** start Text extract **
Mike Farris, Chancellor of Patrick Henry College and the head of the Convention of the States Project has been in Richmond at the General Assembly lobbying for Virginia to join his project. [read_more]The House of Delegates and the Senate will vote this week on proposals to join the Convention of States. In the House it is Scott Lingamfelter’s bill, HJ 497. Details of the bill can be found here. The Senate bill, SJ 269, was introduced by Ryan T. McDougle, details here. The vote in the House is not predicted to be close but the Senate is a different story.
Mike Farris and Senator Black have had an ongoing debate about the merits of a Convention of the States. Senator Black has always been open to debate on this subject but he has never, ever, been anything but a gentleman in his discussions. Senator Black would never, ever, call names or threaten anyone. I wish I could say the same about Mr. Farris, but I cannot. Senator Dick Black is our most stalwart conservative in Richmond. He has proven over and over that he will never cave on core conservative values. He carries the banner for all of us, often against incredible odds, and unbelievable pressure from all sides, both inside and outside the government. He has always carried the conservative banner in a way that makes us proud, always the kind, caring, gentlemen that he is at his core.
Now comes Mike Farris who so is so anxious to expand his project that he is threatening the best and most courageous conservative we have in Richmond. Three times he has threatened to mount a primary against Black if the Senator continues to disagree with him! He will primary Senator Black over something that is not even a core conservative principle, but a subject that can be debated by well-meaning people on both sides of the issue. We have tried to present both sides of the issue on this blog but we we cannot abide threats to Senator Black. Mr. Farris needs to stop these threats immediately and apologize to Senator Black.
Below is Mike Farris’s statement to Senator Black about the COS and Senator Black’s rebuttal in red.
Michael Farris, J.D., LL.M., Constitutional Lawyer & Chancellor of Patrick Henry College
At the 1787 Constitutional Convention in Philadelphia, George Mason of Virginia insisted that there would come a day when the federal government would abuse the authority it was given under the Constitution. Mason therefore insisted that the States be given the power to propose amendments to the Constitution to rein in the Federal Government. Mason said that Congress would never propose amendments to restrict federal power. And he has been proven right.
Mason was in a minority of only THREE delegates to the 1787 convention that took this view.
Dick Black’s “Urgent” Appeal is false, deceptive, and demeaning to all Virginians. Here’s why:
1.BLACK CREATES A FALSE IMPRESSION OF IMPENDING CHANGE TO THE CONSTITUTION.
** end Text extract **
Tasks ::
a. According to the Convention of States post, why did George Mason insist at the 1787 convention that the States be given the power to propose amendments? Answer in one to three sentences.
b. Decide whether each statement agrees with the Convention of States post, answering yes or no and quoting the words of the post that settle it.
(i) The Senate bill, SJ 269, was introduced by Scott Lingamfelter.
(ii) The House vote is expected to be close.
(iii) Farris has threatened three times to mount a primary against Senator Black.
c. Extend the Convention of States post, picking up right after its last line.
** start Entries shown **
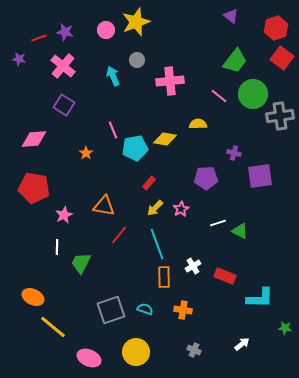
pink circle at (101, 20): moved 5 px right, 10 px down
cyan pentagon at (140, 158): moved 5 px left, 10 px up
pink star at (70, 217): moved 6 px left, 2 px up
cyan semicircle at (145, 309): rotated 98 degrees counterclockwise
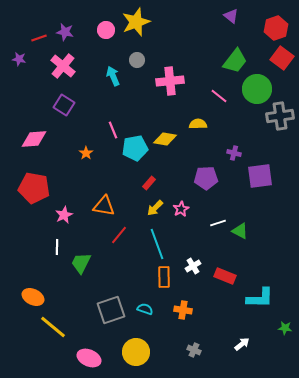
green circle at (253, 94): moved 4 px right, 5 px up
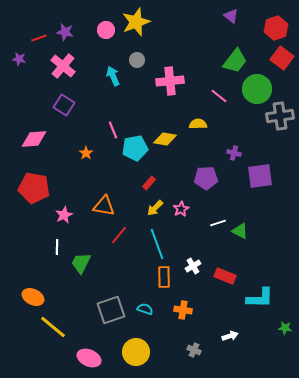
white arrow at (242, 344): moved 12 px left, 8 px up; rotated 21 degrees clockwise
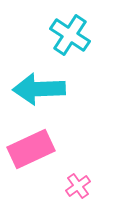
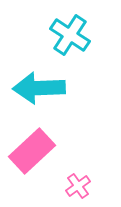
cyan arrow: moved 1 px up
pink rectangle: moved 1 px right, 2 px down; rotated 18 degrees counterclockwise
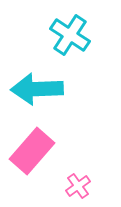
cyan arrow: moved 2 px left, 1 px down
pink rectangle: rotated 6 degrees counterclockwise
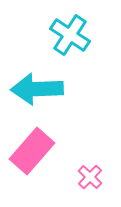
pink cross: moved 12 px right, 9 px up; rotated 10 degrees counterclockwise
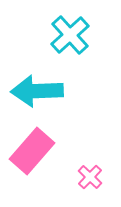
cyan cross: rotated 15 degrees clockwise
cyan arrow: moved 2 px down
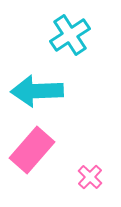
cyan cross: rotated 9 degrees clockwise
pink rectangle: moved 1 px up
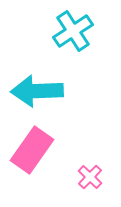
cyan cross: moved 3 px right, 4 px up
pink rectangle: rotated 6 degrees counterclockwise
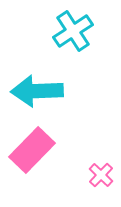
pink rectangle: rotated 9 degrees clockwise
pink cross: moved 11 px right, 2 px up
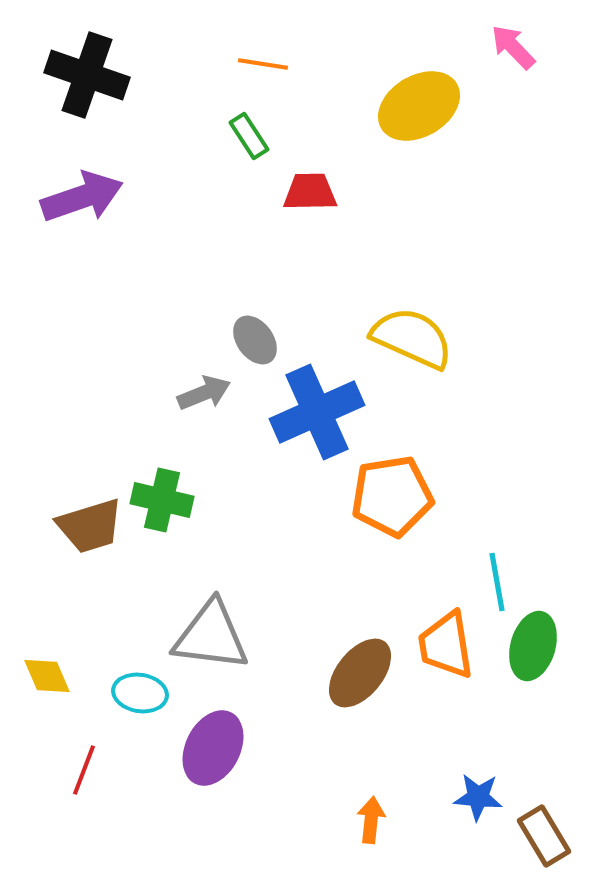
** end Entries shown **
** start Entries shown **
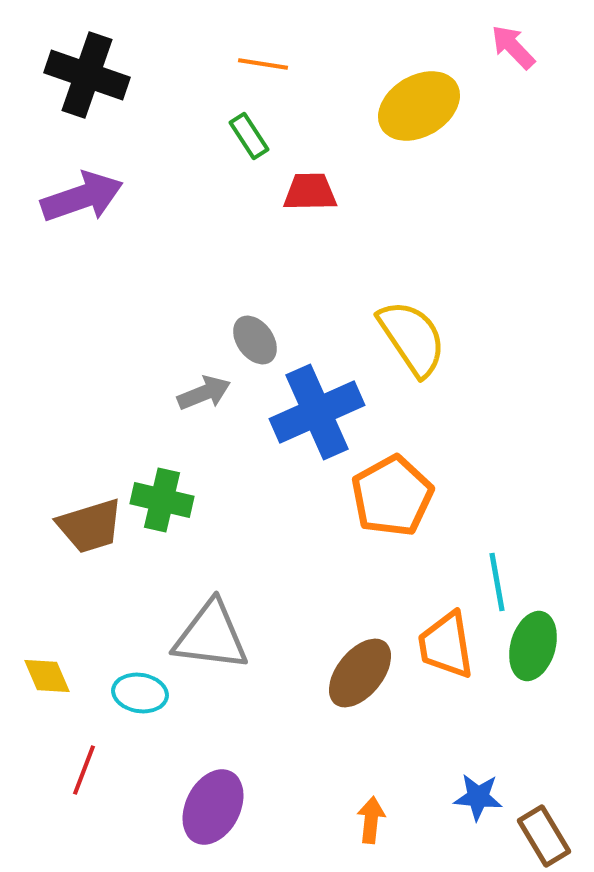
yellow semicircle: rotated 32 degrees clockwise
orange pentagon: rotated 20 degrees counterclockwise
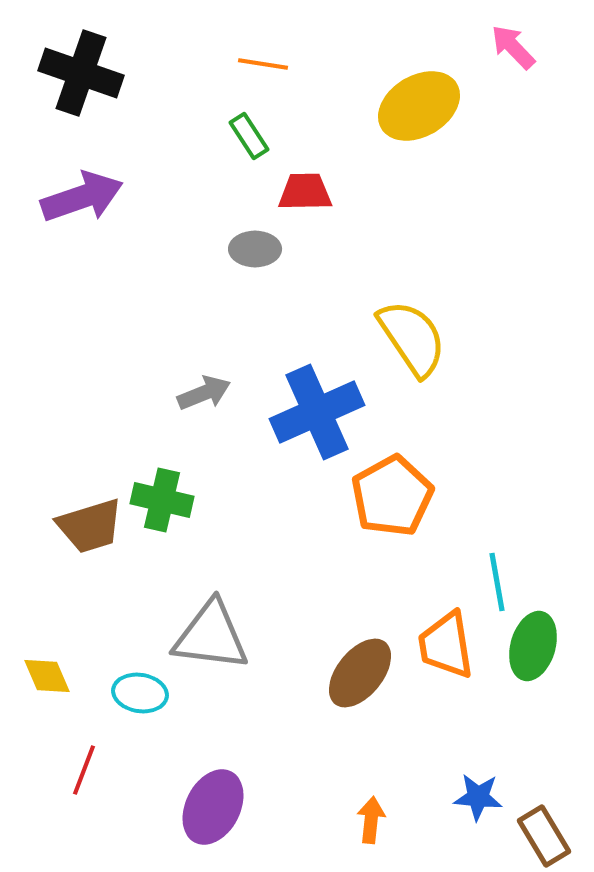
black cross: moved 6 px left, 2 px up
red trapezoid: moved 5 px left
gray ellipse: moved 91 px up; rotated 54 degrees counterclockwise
** end Entries shown **
Answers to the problems ::
a. Mason expected that a day would come when the federal government would abuse the authority the Constitution gave it. He also held that Congress would never propose amendments to restrict federal power, so the States needed that power to rein in the federal government.

b.
(i) No: "The Senate bill, SJ 269, was introduced by Ryan T. McDougle"
(ii) No: "The vote in the House is not predicted to be close"
(iii) Yes: "Three times he has threatened to mount a primary against Black if the Senator continues to disagree with him!"

c.
Black claims that “Virginia will vote to change the Constitution of the United States in a few days.” This is a far cry from the reality both as to the timing and as to the scope of the Convention. Virginia is set to vote on whether to begin the process of considering the proposal of specific amendments to the Constitution. We are years away from making any amendments (34 states must first approve the call, the convention must be held, and 38 states must ratify any proposals coming out of the convention before any change is made to the Constitution.
Black claims that Virginia could be the “tipping point” to get to 34 states. This is based on the idea that many states have already called for a convention, and that adding Virginia to the list would bring us to the needed number.
This claim is demonstrably false and nothing better than a blatant attempt to incite panic.
This claim is not false. There is nothing in Article V that requires a petition for an Article V convention to specify a certain topic. It only requires a petition to be made. Mr. Farris has no legal foundation to make his claim that a petition for an Article V convention is required to identify a specific purpose for its request, nor that there must be 34 matching petitions asking to address the same subject in order for the 34 state threshold to be met. If he has such proof, he should provide it.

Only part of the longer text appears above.